1

I should join 2 pandas DataFrames with partially overlapping column names: Col1,Col2. The other columns do not overlap.

I get the following error:

ValueError: Indexes have overlapping values: Index(['Col1','Col2']

Joining is done as follows:

df1.join([df2], how='inner')

Of course, I can manually drop Col1 and Col2 from one of DataFrames. But I wonder if there is a better solution.

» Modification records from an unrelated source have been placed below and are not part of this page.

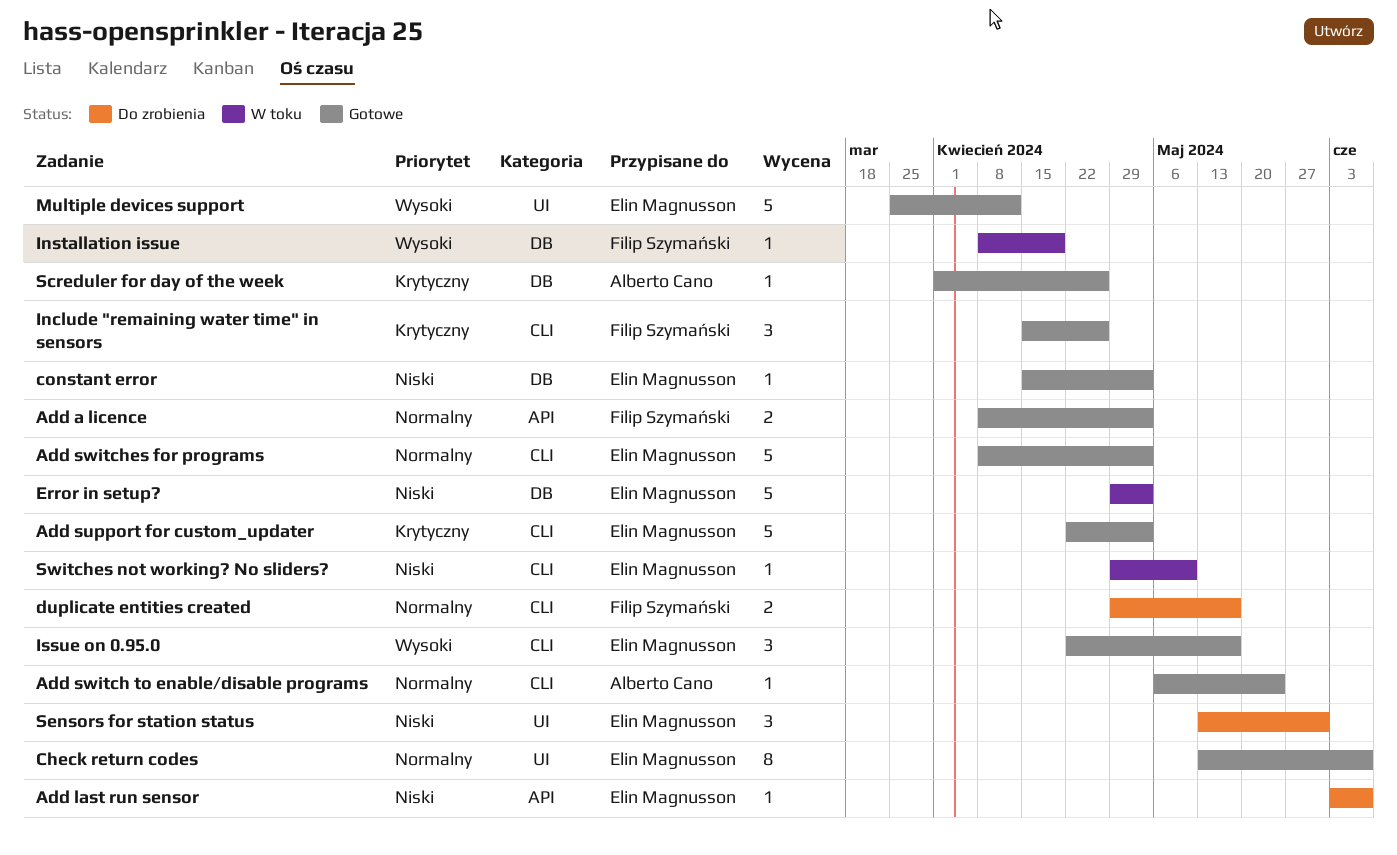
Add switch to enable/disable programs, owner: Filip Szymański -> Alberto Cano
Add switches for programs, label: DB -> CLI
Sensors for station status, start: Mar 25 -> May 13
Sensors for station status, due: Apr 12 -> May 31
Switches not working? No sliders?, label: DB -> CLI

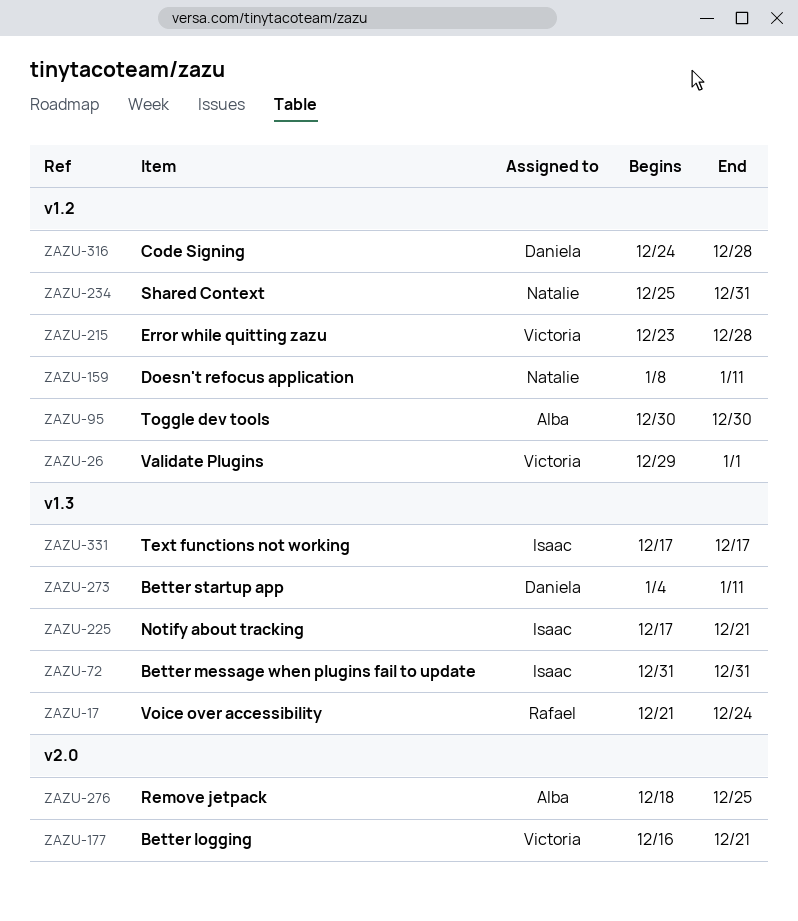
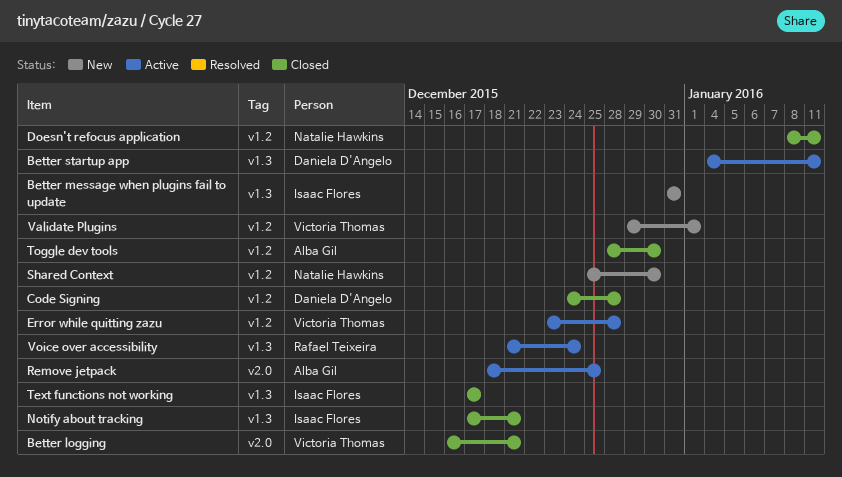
Shared Context, due: Dec 31 -> Dec 30
Toggle dev tools, start: Dec 30 -> Dec 28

I am using pandas version 0.25.

I am searching for something like this (or other option that would allow avoiding the manual dropping of columns):

df1.join([df2], how='inner', take_overlapping_columns_from_left=True)

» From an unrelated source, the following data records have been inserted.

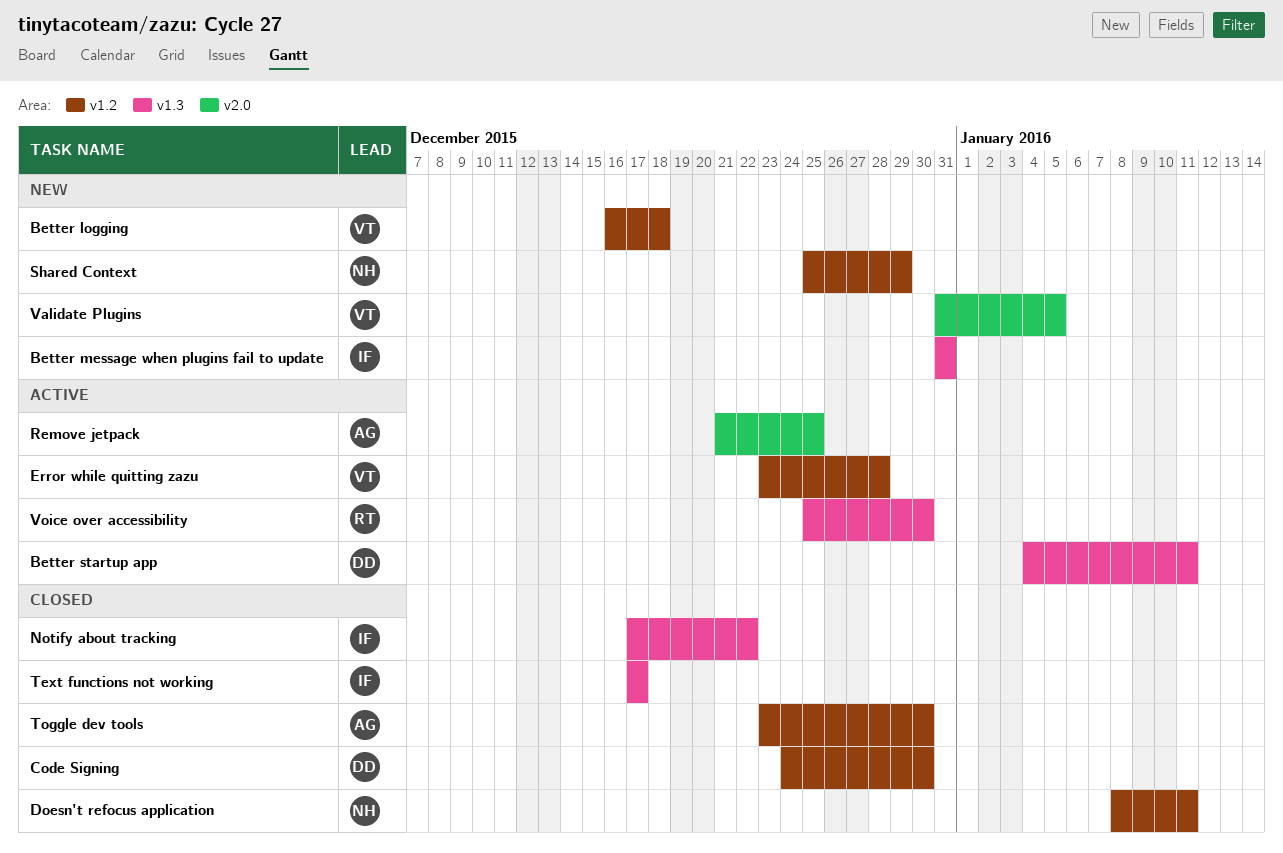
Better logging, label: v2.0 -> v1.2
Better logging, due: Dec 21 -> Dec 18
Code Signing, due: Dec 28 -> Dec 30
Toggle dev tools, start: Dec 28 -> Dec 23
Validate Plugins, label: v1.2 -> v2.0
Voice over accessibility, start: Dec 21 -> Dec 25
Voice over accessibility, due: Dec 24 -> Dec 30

Is it possible to do or should I proceed with the columns dropping solution?

Fluxy
  • 2,838
  • 6
  • 34
  • 63

2 Answers2

1

To avoid the duplicate values in the index, we can tell the concat() function to ignore the index and instead use the default integer index.

something like:

pd.concat([df1, df2], ignore_index = True)
hemanta
  • 1,405
  • 2
  • 13
  • 23
  • 1
    Is it possible to do the same using `join`? – Fluxy Nov 28 '19 at 20:31
  • 1
    And what if I have 4 `df's`. Can I do `pd.concat([df1, df2, df3, df4], ignore_index = True)` ? – Fluxy Nov 28 '19 at 20:33
  • I am not sure about multiple data frames. This link can help you to get more insights https://pandas.pydata.org/pandas-docs/stable/user_guide/merging.html. Here I found very helpful one:https://stackoverflow.com/questions/23668427/pandas-three-way-joining-multiple-dataframes-on-columns – hemanta Nov 28 '19 at 20:38
0

As mentioned your comment, if you want to join multiple dfs with overlapping column names then it is best to rename those columns or use suffix.

WisdomSeeker
  • 41
  • 1
  • 3